Setelah menjelaskan pada Zchaira, pria itu langsung meninggalkan saudaranya tersebut di tempat itu.


Zchaira pun heran dengan sikap saudara tertuanya itu, mengapa pria itu merasa tidak nyaman saat dipeluk.


Walaupun akhirnya gadis itu tidak terlalu mempermasalah hal tersebut dan lebih memilih beranjak dari tempat untuk beristirahat.


**


Dibalik pintu masuk ke ruangan makan, ternyata Hefaistos bersama Artemis sedang mengintip, memperhatikan kedua anak mereka sedang berbicara sebelumnya.


“Hefaistos, ternyata putra tertua kita masih sama seperti dulu…” Ucap Artemis.


“Kau benar, padahal anak itu sekarang sudah dewasa, tapi kenapa dia masih saja tidak nyaman berhadapan dengan perempuan yang bahkan saudaranya sendiri?” Balas Hefaistos.


“Iya, setidaknya aku bersyukur bisa melihat keluarga kita bersama-sama lagi,” ucap Artemis sambil memperlihatkan senyumannya yang mirip seperti Zchaira pada Hefaistos.
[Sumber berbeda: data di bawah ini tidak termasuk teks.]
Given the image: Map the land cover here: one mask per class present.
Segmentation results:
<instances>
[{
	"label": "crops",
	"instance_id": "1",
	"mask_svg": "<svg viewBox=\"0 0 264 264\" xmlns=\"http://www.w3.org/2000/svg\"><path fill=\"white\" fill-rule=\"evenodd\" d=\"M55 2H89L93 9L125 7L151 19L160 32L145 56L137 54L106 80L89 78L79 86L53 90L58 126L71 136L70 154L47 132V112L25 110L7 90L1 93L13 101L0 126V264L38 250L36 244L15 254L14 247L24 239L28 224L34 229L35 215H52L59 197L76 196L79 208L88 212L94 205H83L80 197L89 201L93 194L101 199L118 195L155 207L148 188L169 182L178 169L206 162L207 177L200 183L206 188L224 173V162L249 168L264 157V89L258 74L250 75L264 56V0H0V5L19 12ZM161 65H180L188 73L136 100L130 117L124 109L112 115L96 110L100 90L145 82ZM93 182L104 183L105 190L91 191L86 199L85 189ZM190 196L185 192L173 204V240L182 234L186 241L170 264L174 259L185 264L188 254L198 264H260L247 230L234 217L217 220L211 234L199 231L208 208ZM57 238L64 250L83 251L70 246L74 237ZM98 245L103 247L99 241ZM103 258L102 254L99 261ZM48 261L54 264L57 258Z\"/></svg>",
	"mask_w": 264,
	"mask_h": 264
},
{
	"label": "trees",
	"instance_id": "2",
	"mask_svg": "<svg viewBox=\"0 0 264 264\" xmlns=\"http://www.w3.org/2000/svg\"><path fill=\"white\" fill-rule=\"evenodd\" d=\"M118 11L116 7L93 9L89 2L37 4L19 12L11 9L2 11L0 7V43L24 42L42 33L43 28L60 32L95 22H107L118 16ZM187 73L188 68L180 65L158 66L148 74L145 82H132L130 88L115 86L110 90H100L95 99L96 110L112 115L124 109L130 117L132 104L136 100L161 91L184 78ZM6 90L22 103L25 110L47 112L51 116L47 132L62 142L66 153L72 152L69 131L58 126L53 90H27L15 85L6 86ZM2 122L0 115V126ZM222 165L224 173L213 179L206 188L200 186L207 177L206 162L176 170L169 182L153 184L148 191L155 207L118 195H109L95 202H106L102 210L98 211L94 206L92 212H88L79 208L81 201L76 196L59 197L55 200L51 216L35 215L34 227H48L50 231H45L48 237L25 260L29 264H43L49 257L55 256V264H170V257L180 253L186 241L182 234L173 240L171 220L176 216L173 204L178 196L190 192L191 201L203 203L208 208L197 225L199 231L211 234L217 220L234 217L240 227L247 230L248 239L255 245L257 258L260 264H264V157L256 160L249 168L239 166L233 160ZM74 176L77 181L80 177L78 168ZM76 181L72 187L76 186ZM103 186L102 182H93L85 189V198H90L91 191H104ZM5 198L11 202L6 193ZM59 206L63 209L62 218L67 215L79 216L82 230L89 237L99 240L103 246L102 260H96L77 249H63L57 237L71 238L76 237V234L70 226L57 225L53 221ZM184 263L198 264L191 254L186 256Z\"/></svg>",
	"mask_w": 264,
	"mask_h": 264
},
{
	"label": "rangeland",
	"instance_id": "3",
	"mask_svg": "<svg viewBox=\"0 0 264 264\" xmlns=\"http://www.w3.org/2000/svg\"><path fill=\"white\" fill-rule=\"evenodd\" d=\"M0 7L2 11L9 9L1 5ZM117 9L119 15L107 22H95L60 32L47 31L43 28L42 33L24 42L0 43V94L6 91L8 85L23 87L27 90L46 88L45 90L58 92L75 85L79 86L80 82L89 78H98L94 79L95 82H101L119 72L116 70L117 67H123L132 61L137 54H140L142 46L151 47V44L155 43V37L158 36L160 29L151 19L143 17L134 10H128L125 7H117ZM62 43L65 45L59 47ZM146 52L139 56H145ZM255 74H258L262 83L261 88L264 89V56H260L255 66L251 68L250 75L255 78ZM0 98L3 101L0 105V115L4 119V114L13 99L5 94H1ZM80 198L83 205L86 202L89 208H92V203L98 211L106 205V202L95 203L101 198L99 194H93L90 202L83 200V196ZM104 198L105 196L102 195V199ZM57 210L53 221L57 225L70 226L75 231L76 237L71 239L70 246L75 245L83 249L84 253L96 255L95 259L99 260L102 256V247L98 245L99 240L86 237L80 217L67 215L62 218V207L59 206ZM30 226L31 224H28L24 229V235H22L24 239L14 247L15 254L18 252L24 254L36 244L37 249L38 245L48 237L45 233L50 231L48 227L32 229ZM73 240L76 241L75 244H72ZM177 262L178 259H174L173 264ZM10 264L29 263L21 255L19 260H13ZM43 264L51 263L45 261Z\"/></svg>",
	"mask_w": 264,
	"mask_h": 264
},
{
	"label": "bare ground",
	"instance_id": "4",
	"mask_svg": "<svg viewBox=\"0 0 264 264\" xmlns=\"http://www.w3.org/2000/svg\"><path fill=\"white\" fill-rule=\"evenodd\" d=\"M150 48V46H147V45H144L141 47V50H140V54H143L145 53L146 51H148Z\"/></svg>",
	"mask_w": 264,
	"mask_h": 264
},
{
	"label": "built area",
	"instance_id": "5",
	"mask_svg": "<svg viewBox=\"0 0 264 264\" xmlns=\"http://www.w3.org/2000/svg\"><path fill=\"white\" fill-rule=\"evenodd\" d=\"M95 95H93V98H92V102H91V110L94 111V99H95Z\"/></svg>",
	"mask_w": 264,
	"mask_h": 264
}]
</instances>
Pria itu membalas senyuman Artemis, tetapi disaat yang bersamaan dia nampak khawatir jika nantinya senyuman tersebut akan berubah saat mengetahui kebenaran tentang ketiga anaknya tersebut.


–15 Mei 3024–


Keesokan harinya, Zchaira terbangun di pagi hari yang indah. Gadis itu membukan pintu kamar menuju balkon dan kemudian menghirup udara segar yang berada di luar.


“Eh…” Sembari memperhatikan kediaman dari clan Silkbar yang luas tersebut, gadis tiba-tiba melihat Rayvor sedang berada di taman sendirian.


***


“Kakak… Ada apa kau disini?” Beberapa saat kemudian, Zchaira datang menghampiri pemuda itu dan bertanya kepadanya.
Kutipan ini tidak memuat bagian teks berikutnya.